**TASK PROMPT**. Below are records; how many of their lines contain "treated"? Give the number and no other words.

**MATERIAL FOR THE TASK**.
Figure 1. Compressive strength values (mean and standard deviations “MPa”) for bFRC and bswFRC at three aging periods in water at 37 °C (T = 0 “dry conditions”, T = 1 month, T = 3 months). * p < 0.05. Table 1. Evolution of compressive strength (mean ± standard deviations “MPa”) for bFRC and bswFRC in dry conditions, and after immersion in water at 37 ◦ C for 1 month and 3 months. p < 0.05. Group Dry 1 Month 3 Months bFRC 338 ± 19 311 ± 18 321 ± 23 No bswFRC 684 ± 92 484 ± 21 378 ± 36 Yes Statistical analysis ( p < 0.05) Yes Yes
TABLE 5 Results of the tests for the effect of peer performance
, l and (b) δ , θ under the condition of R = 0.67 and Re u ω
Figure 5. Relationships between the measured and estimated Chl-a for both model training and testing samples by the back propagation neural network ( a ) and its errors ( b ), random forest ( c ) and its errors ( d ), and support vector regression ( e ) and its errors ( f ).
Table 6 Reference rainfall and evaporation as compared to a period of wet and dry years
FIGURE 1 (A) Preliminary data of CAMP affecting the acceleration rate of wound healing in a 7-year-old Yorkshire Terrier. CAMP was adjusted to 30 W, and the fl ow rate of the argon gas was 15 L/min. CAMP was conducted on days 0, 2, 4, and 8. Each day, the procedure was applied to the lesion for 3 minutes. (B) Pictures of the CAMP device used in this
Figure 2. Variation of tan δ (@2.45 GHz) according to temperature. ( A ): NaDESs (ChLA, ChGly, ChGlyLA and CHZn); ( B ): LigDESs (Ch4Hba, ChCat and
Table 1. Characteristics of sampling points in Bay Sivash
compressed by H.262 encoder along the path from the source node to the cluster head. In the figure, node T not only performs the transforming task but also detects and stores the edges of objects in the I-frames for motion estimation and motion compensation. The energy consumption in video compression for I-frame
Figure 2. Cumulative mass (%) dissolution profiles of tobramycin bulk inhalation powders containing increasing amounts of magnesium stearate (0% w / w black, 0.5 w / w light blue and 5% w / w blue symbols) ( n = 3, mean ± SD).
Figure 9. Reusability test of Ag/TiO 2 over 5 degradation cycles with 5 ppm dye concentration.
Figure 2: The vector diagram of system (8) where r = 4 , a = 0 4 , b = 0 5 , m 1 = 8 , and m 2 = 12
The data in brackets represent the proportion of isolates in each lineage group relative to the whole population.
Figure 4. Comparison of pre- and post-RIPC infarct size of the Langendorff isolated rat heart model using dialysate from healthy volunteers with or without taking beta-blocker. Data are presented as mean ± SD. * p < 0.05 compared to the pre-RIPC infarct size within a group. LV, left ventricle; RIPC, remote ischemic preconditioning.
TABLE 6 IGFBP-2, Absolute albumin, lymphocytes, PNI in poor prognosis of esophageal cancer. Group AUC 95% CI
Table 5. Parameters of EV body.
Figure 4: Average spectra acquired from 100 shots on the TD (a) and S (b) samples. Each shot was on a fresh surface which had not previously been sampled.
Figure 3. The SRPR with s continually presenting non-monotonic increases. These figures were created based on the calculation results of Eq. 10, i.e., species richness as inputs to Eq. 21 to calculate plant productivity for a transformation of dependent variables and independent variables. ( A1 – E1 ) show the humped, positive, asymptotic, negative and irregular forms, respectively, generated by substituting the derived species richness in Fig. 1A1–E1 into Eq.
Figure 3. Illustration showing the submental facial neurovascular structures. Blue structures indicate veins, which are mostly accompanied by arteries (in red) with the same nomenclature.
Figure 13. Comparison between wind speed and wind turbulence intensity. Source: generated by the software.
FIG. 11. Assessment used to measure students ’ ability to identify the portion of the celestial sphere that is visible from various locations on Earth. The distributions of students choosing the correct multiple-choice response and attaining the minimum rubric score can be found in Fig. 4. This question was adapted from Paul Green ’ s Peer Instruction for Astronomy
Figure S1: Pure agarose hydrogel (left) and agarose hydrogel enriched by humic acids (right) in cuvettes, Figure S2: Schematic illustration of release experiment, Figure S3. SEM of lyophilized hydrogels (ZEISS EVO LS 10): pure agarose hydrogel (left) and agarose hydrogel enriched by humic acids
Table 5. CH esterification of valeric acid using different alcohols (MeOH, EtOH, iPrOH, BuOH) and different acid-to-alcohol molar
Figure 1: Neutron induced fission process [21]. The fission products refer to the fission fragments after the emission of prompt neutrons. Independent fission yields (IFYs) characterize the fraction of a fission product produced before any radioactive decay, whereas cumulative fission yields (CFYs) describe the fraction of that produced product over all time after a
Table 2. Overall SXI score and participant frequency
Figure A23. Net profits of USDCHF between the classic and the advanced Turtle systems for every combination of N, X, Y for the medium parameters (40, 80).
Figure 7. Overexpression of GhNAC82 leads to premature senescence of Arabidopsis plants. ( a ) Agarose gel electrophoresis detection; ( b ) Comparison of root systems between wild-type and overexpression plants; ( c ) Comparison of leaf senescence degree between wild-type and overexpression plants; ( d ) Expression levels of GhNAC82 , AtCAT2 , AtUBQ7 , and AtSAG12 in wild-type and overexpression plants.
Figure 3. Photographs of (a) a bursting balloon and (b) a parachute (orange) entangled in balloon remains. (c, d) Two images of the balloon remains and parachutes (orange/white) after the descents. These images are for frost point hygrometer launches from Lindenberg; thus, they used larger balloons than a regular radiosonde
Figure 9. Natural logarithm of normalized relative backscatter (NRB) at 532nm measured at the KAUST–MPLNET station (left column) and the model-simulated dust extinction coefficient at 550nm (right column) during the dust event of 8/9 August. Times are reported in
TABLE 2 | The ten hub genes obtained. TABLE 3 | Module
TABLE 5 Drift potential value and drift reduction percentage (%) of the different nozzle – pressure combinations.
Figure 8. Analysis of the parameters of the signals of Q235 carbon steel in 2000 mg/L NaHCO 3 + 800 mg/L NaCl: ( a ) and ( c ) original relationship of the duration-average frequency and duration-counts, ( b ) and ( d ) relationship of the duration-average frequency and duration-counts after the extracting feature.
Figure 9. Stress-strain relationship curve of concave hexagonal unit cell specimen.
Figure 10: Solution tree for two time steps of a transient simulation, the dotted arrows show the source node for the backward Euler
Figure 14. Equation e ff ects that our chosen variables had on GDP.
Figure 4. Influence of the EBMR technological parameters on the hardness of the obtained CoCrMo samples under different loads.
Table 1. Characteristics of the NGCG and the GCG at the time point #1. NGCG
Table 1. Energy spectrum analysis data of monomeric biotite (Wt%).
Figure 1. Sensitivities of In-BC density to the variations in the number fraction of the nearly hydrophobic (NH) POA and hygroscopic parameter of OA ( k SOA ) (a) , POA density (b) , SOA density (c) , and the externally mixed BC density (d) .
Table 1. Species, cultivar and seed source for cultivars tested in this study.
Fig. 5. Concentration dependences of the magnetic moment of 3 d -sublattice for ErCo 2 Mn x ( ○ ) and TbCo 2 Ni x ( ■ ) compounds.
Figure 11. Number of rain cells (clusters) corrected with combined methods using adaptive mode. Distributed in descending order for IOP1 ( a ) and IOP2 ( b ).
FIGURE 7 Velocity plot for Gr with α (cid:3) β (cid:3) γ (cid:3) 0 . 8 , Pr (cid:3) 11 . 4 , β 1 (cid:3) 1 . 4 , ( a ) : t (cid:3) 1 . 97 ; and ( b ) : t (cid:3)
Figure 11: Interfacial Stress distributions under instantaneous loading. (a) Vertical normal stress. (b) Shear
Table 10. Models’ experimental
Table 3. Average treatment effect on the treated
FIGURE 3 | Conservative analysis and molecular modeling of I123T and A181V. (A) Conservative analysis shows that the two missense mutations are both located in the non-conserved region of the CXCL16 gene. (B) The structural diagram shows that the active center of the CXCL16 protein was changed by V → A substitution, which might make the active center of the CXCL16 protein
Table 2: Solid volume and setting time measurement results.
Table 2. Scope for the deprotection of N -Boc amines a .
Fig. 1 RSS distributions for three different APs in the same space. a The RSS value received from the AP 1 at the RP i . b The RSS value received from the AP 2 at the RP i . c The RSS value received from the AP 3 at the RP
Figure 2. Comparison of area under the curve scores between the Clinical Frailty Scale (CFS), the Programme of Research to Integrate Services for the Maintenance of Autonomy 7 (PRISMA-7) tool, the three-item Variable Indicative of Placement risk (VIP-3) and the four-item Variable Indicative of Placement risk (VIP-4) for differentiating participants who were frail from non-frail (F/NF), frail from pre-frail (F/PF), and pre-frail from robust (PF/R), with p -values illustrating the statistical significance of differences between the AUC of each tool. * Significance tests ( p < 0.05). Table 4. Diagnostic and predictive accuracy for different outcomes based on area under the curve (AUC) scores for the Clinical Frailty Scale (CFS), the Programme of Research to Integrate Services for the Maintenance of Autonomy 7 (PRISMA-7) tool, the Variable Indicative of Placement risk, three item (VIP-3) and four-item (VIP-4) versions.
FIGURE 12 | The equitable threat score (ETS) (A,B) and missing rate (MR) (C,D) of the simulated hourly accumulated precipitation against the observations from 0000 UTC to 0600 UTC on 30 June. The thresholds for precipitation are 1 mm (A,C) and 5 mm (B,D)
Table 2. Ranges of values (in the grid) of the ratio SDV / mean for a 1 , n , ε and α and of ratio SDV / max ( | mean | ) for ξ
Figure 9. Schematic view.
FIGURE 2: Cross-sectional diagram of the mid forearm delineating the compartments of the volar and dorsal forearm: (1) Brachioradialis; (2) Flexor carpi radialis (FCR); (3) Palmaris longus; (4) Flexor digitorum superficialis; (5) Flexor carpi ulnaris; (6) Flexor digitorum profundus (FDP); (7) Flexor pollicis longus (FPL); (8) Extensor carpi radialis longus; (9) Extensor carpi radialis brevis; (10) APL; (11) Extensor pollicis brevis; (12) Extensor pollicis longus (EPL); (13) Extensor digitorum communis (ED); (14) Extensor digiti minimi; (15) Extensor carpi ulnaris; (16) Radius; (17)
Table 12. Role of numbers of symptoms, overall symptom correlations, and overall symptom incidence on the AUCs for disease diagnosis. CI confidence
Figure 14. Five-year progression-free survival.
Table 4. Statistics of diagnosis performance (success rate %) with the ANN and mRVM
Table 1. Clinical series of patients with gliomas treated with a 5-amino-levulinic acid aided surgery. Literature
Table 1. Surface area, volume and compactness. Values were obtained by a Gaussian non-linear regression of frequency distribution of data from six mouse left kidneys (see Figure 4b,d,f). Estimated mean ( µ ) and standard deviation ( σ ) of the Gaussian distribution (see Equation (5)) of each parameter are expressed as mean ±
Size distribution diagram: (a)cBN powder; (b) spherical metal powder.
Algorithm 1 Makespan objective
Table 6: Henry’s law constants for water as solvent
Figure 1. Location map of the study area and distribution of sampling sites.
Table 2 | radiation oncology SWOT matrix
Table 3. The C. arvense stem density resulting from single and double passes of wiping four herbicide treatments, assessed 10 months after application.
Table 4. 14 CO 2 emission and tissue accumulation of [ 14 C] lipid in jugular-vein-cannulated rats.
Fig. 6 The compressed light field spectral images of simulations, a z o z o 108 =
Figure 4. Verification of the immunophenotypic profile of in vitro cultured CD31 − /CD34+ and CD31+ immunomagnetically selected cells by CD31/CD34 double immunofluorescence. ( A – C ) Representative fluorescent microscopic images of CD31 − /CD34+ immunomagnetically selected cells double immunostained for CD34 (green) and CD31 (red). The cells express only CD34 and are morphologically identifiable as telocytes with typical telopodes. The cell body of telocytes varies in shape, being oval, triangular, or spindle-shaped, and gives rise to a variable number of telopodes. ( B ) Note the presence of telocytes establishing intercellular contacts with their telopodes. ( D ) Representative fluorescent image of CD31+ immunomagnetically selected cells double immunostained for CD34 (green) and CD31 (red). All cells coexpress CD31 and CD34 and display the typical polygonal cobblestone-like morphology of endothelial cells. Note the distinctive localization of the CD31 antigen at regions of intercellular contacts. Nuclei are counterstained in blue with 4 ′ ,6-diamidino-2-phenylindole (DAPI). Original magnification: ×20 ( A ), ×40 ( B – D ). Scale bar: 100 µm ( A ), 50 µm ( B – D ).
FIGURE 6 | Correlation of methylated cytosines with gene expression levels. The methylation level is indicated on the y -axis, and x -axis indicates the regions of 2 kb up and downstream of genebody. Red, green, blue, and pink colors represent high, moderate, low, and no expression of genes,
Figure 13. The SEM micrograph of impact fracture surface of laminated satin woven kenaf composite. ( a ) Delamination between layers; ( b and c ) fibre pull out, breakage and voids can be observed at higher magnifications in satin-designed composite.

**RESPONSE TO THIS EXERCISE**. 2